House debates

Wednesday, 24 June 2009

Adjournment

Invisible Children

7:45 pm

Photo of Kelvin ThomsonKelvin Thomson (Wills, Australian Labor Party) Share this | Hansard source

It was a great privilege for me to take part in the Invisible Children’s global campaign known as ‘the Rescue’ on a very cold night on 25 April in Royal Park in Melbourne. This was part of a 100-city, nine-country rally to demand attention for the plight of children abducted and forced to fight as soldiers in the Lord’s Resistance Army, the LRA, which has been terrorising Central East Africa over the last two decades.

Invisible Children is a social, political and global movement using the transformative power of story to change lives. Its enthusiasm and commitment is remarkable and inspiring. I congratulate Amy Shand, State Director of World Vision’s Vision Generation Victoria, and also a local constituent, Melissa Bottrell, on their work in mobilising these young people. Currently, Invisible Children is putting 740 kids through school and employs more than 250 men and women living in this war-torn region, with plans to see that number grow. The organisation is also rebuilding 11 war-affected schools. Programs on the ground were developed by the people of northern Uganda and seek to improve the quality of life for individuals through education, enhanced learning environments and innovative economic opportunities.

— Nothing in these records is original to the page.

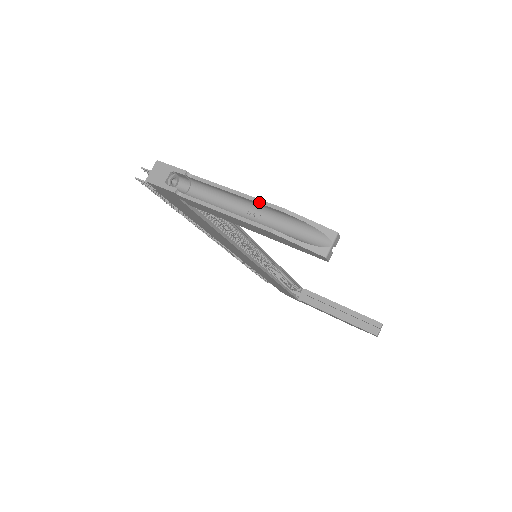
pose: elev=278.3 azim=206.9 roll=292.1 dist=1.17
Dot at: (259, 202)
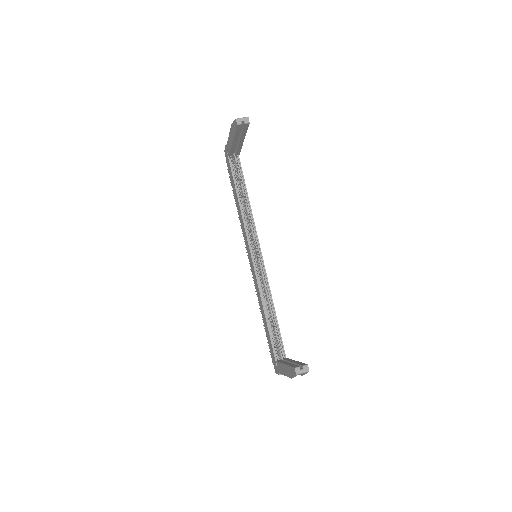
Dot at: occluded
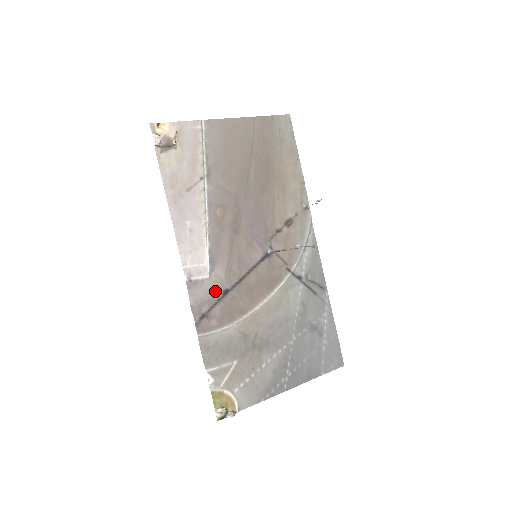
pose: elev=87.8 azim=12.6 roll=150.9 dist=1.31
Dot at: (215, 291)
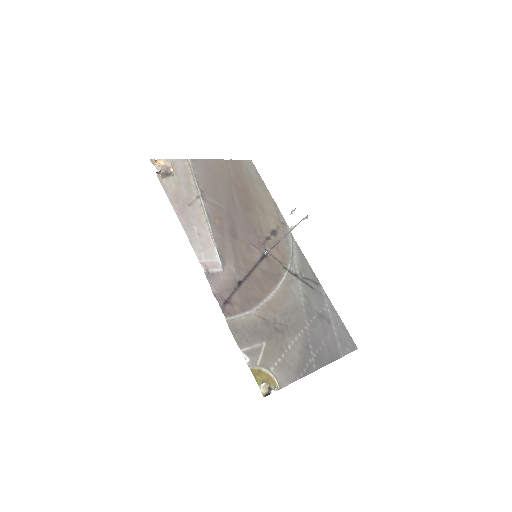
Dot at: (230, 282)
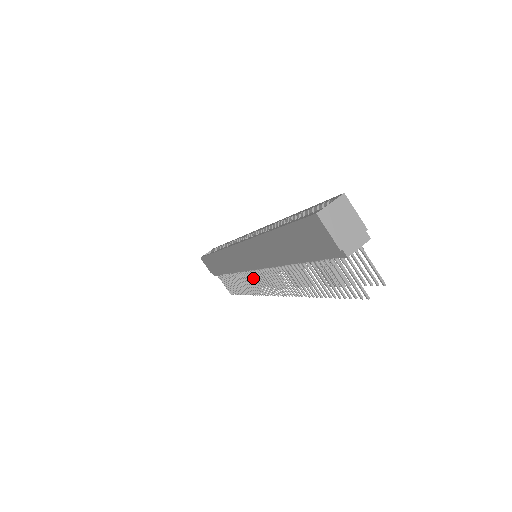
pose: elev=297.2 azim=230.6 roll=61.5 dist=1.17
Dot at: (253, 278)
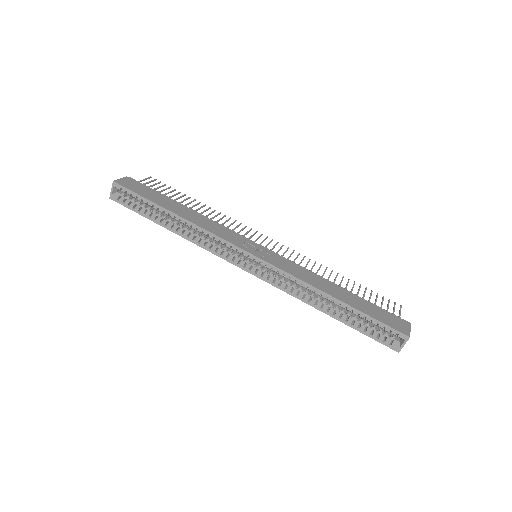
Dot at: occluded
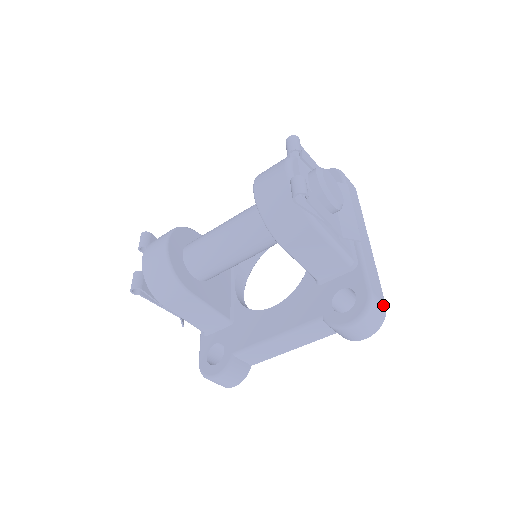
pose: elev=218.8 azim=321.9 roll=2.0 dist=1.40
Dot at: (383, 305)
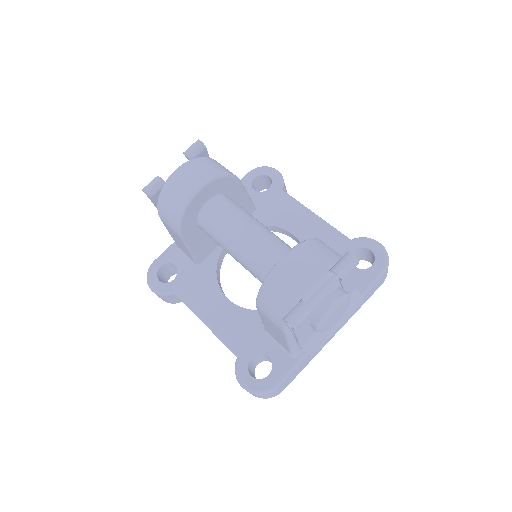
Dot at: (279, 392)
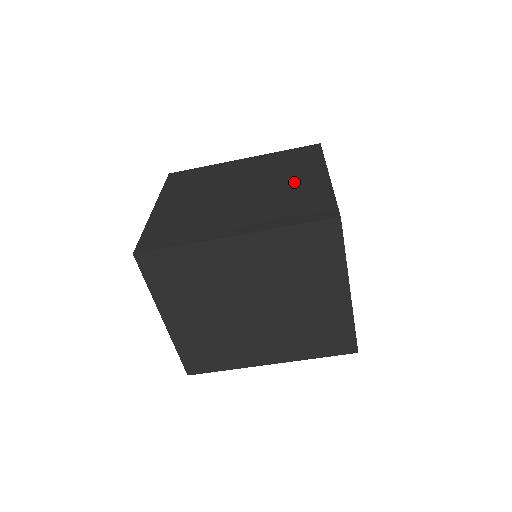
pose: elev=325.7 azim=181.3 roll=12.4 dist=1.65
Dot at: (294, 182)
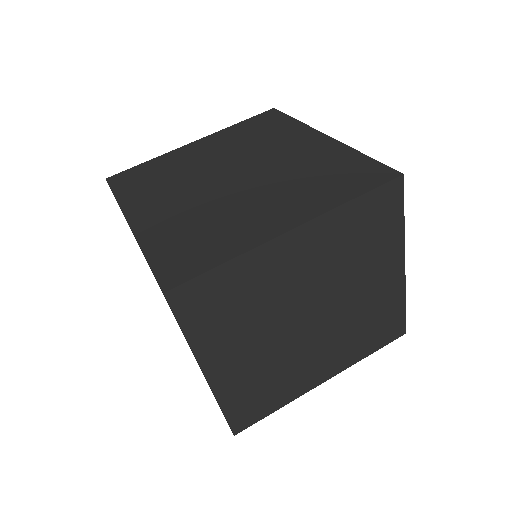
Dot at: (261, 208)
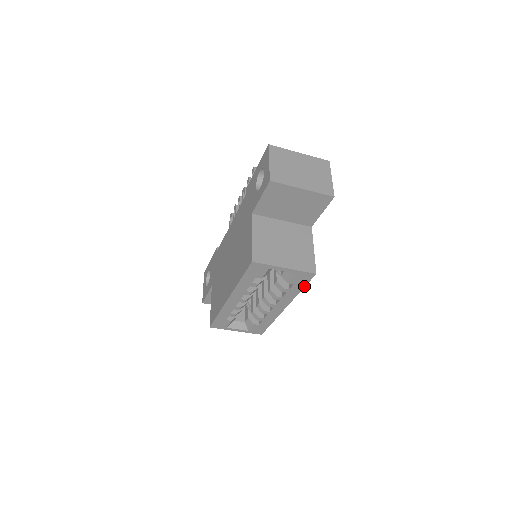
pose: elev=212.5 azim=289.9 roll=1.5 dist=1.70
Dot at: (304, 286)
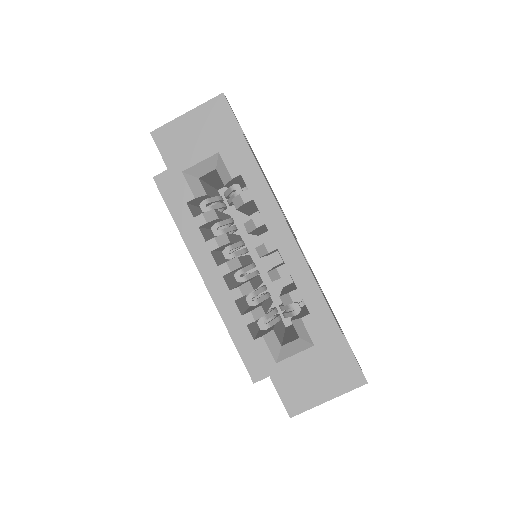
Dot at: (257, 167)
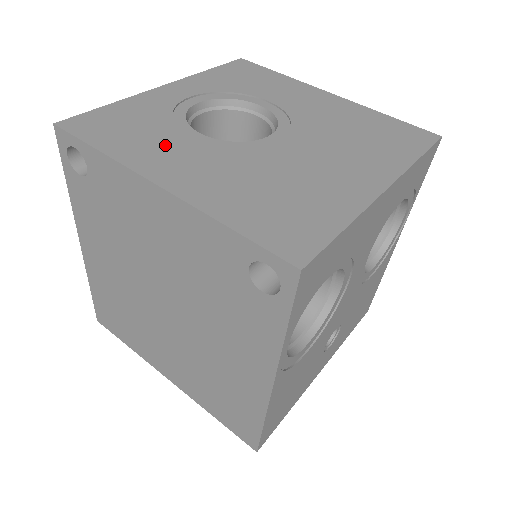
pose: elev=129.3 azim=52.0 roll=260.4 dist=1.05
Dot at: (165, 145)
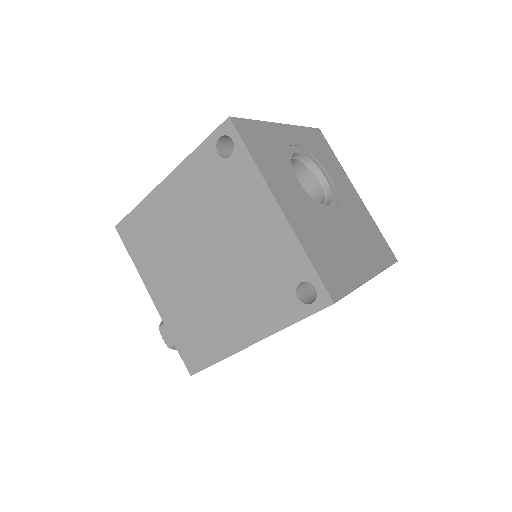
Dot at: (283, 177)
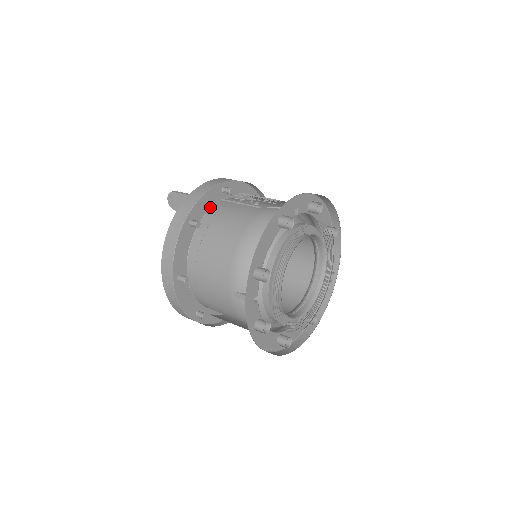
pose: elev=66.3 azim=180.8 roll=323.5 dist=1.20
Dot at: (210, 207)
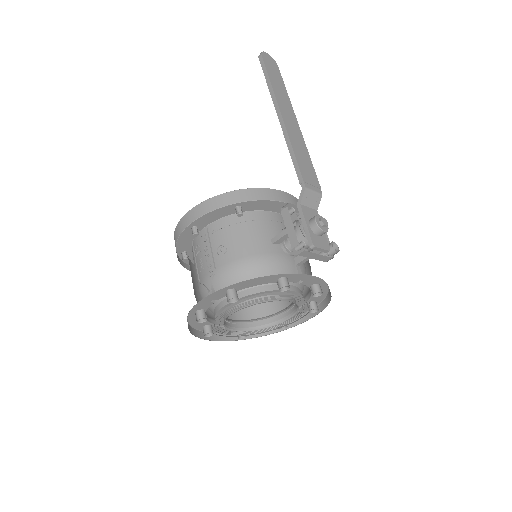
Dot at: (192, 239)
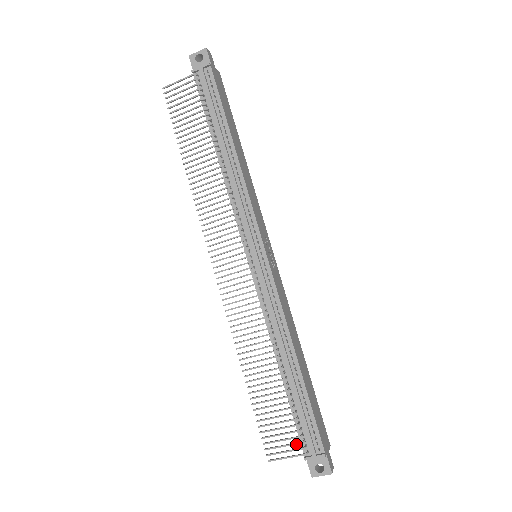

The Rescue required participants to ‘abduct themselves for the abducted’. Thousands of people travelled by foot to a location in each city that became their base, which they refused to leave until a politician or public figure ‘rescued’ them by making a public statement on behalf of child soldiers. The Rescue began in February with the launch of Invisible Children’s world tour to show their film The Rescue of Joseph Kony’s Child Soldiers. Volunteer representatives took the film to schools, churches, concerts and coffee shops throughout the United States, Canada, Mexico, Australia, New Zealand, the United Kingdom and Ireland with a call to action. The Rescue profiles elusive rebel LRA leader Joseph Kony and exposes groundbreaking testimonies from child soldiers forced to fight amongst the ranks of the LRA. This powerful 35-minute piece serves as a worldwide catalyst to combat apathy and injustice and empower a generation to take action about a forgotten war. The Invisible Children movement raises awareness through compelling documentary films, empowering individuals to use their time, talent and money to help make a difference.

For 23 years northern Uganda has been consumed by conflict, and more recently the LRA has spread its operations to the Democratic Republic of Congo, the Central African Republic and southern Sudan. Three current LRA leaders, including Joseph Kony, have outstanding arrest warrants against them issued by the International Criminal Court at The Hague for war crimes and crimes against humanity committed in Uganda. After Joseph Kony’s failure to sign a peace agreement in late November 2008, Uganda, Congo and southern Sudan organised a joint military campaign intended to defeat the LRA and capture the rebel leader. The LRA retaliated by murdering and displacing thousands of civilians and abducting hundreds of children to fight amongst its ranks. At the end of January, only 114 of those abducted had been rescued out of some 600 believed to be held still by the LRA.

A war originally contained within Uganda’s borders has now evolved into a widespread regional crisis. The UN Security Council needs to provide direction and additional resources, including further logistical capacity, to protect civilians at risk of LRA attack. As Human Rights Watch has pointed out, the armed conflict in northern Congo is governed by international humanitarian law, which applies both to states and to non-state armed groups such as the LRA. Uganda and Congo are both International Criminal Court state parties and are obliged to cooperate with the court, which includes executing warrants on LRA leaders. Emergency support must be given to UN agencies and local and international organisations such as Invisible Children to assist the victims and the communities affected by LRA of violence.

I commend Invisible Children’s efforts in providing education for those children formerly displaced and abducted and in facilitating their return to their original homes through economic development programs of financial training and successful sustainable businesses. I congratulate Invisible Children and I urge the federal government to do everything it can to secure the release of the child soldiers and enable them to recover the innocence which is their birthright. The invaluable work of Invisible Children has changed lives and restored hope to many who have been brutalised by this conflict.